====== GIVEN DATA

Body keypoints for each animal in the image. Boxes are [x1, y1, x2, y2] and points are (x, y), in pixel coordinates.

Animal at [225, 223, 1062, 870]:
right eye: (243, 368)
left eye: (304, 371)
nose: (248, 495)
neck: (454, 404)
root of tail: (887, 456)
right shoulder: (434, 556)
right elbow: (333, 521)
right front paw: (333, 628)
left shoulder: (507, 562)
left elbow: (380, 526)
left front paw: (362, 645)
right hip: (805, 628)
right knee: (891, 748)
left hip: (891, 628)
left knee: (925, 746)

============
====== GIVEN DATA

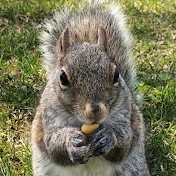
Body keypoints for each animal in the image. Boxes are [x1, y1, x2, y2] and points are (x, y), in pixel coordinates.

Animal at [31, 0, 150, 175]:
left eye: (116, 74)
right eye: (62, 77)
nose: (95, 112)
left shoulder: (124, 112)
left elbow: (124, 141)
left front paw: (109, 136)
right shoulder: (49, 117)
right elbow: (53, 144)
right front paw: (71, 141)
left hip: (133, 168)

============

WORK REQUEST:
Repeat, word for word, the lines above between the line holding "right front paw: (333, 628)" and the line holding "left knee: (925, 746)", inclusive; omit everything else.

RESPONSE TO THE TASK:
right front paw: (333, 628)
left shoulder: (507, 562)
left elbow: (380, 526)
left front paw: (362, 645)
right hip: (805, 628)
right knee: (891, 748)
left hip: (891, 628)
left knee: (925, 746)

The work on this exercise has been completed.